Les opposants au projet veulent le combattre «jusqu'au bout», comme l'affirme par exemple le Vert Vincent Beuret à Blick. Or, cela pourrait entraîner de gros problèmes au niveau de l'approvisionnement de poulet.
La consommation de poulet en hausse
«Nous risquons de nous retrouver face à une pénurie d'approvisionnement en Suisse», déclare Adrian Waldvogel, président de l'Association suisse des producteurs de volaille (ASPV) et lui-même éleveur de poulets de chair, à la «NZZ am Sonntag».

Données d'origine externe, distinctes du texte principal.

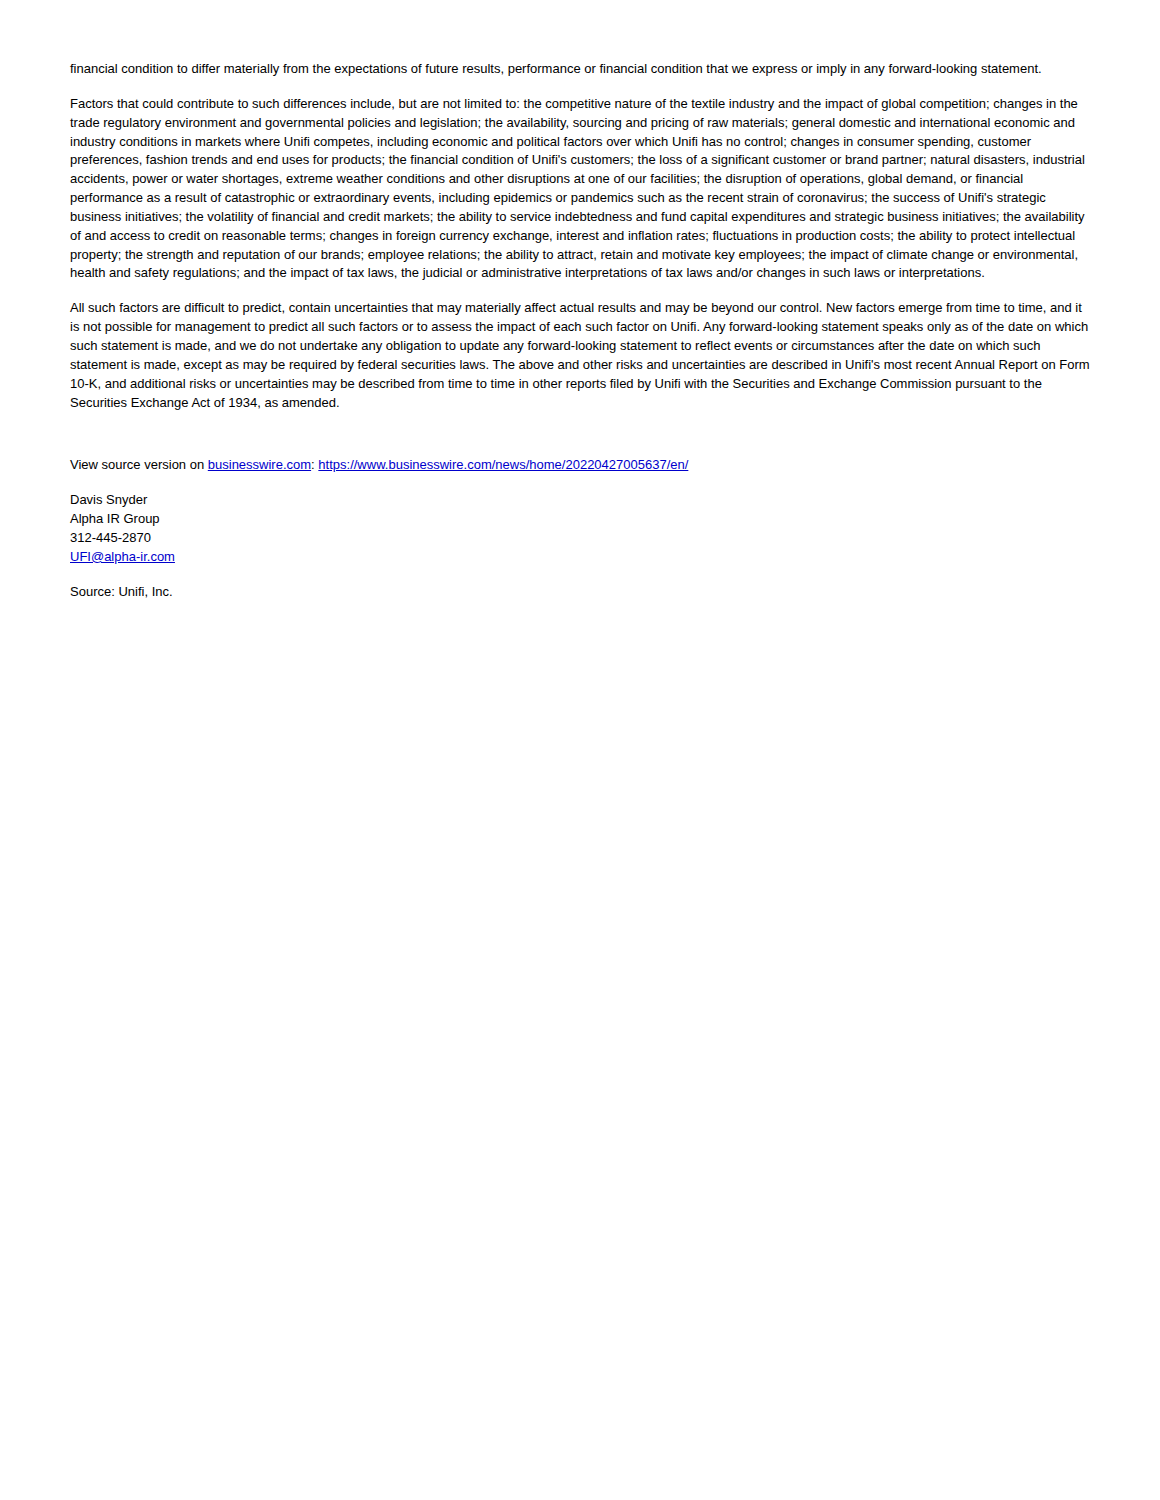financial condition to differ materially from the expectations of future results, performance or financial condition that we express or imply in any forward-looking statement.
Factors that could contribute to such differences include, but are not limited to: the competitive nature of the textile industry and the impact of global competition; changes in the trade regulatory environment and governmental policies and legislation; the availability, sourcing and pricing of raw materials; general domestic and international economic and industry conditions in markets where Unifi competes, including economic and political factors over which Unifi has no control; changes in consumer spending, customer preferences, fashion trends and end uses for products; the financial condition of Unifi's customers; the loss of a significant customer or brand partner; natural disasters, industrial accidents, power or water shortages, extreme weather conditions and other disruptions at one of our facilities; the disruption of operations, global demand, or financial performance as a result of catastrophic or extraordinary events, including epidemics or pandemics such as the recent strain of coronavirus; the success of Unifi's strategic business initiatives; the volatility of financial and credit markets; the ability to service indebtedness and fund capital expenditures and strategic business initiatives; the availability of and access to credit on reasonable terms; changes in foreign currency exchange, interest and inflation rates; fluctuations in production costs; the ability to protect intellectual property; the strength and reputation of our brands; employee relations; the ability to attract, retain and motivate key employees; the impact of climate change or environmental, health and safety regulations; and the impact of tax laws, the judicial or administrative interpretations of tax laws and/or changes in such laws or interpretations.
All such factors are difficult to predict, contain uncertainties that may materially affect actual results and may be beyond our control. New factors emerge from time to time, and it is not possible for management to predict all such factors or to assess the impact of each such factor on Unifi. Any forward-looking statement speaks only as of the date on which such statement is made, and we do not undertake any obligation to update any forward-looking statement to reflect events or circumstances after the date on which such statement is made, except as may be required by federal securities laws. The above and other risks and uncertainties are described in Unifi's most recent Annual Report on Form 10-K, and additional risks or uncertainties may be described from time to time in other reports filed by Unifi with the Securities and Exchange Commission pursuant to the Securities Exchange Act of 1934, as amended.
View source version on businesswire.com: https://www.businesswire.com/news/home/20220427005637/en/
Davis Snyder
Alpha IR Group
312-445-2870
UFI@alpha-ir.com
Source: Unifi, Inc.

Le problème: la consommation de poulet ne cesse d'augmenter en Suisse. Le poulet reste abordable contrairement à d'autres viandes et a aussi la réputation d'engendrer moins de problèmes environnementaux que la viande de porc ou de bœuf. C'est justement la volonté de consommer plus durable qui attire les gens.
L'année dernière, les Suisses ont mangé environ 14,7 kilos de poulet par habitant. C'est plutôt peu en comparaison internationale. Mais les chiffres parlent d'eux-mêmes: en 2016, nous ne mangions que 12 kilos de poulet. Et rien que cette année, la production nationale de poulet a encore augmenté de 6% jusqu'en août.
Mais les consommateurs ont des critères: la majorité souhaite surtout acheter du poulet d'origine suisse. La part de viande de volaille produite en Suisse ne cesse ainsi d'augmenter dans les rayons, se situant actuellement à environ 66%. Mais malgré l'augmentation de la productivité dans les exploitations, la branche n'arrive pas à suivre la demande, soutient Adrian Waldvogel. Une augmentation du quota d'importation ne remédierait pas au problème, puisque c'est le poulet suisse qui est souhaité en premier lieu.
Changer de cap alimentaire
Selon le magazine agricole «UFA Revue», cela s'explique par le fait que l'élevage de volailles est plus réglementé en Suisse, ce qui favorise la confiance des consommateurs. En comparaison internationale, les poulets suisses bénéficient de beaucoup plus d'espace, d'une alimentation sans organismes génétiquement modifiés (OGM) et, dans la plupart des cas, d'une zone extérieure.
Mais pour les opposants de l'abattoir de Saint-Aubin, il faut voir plus loin. Leur combat est motivé par un changement de cap alimentaire, qui implique de réduire au maximum la consommation de viande. Le fait que la consommation de bœuf et de porc stagne n'est pas un argument valable. Selon eux, les substituts de viande restent un marché de niche.
Le consommateur devrait changer de mentalité. Mais tant que ce n'est pas le cas et que la consommation de poulet continue d'augmenter, les actions politiques à l'image de celle de Saint-Aubin, qui pourraient avoir un impact sur la production de poulet, ne devraient pas être très populaires.